━━━ Raw data ━━━

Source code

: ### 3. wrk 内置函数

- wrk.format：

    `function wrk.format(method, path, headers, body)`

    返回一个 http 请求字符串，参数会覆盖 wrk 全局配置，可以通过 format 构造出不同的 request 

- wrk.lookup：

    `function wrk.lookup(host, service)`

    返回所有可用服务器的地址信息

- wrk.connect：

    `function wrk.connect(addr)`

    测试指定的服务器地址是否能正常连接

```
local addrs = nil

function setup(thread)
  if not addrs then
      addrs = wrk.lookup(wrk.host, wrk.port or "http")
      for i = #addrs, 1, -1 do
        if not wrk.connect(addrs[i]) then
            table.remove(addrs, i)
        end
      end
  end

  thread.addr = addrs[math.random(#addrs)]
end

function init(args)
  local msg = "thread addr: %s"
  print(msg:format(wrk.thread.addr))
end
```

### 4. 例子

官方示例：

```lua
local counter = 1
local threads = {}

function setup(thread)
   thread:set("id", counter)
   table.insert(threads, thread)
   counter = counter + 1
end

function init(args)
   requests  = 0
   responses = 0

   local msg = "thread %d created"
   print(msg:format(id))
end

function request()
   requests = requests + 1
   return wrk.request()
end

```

━━━

Work to be completed: Filter the entries above and copy only the lines that hold "counter".

Task result:
local counter = 1
   thread:set("id", counter)
   counter = counter + 1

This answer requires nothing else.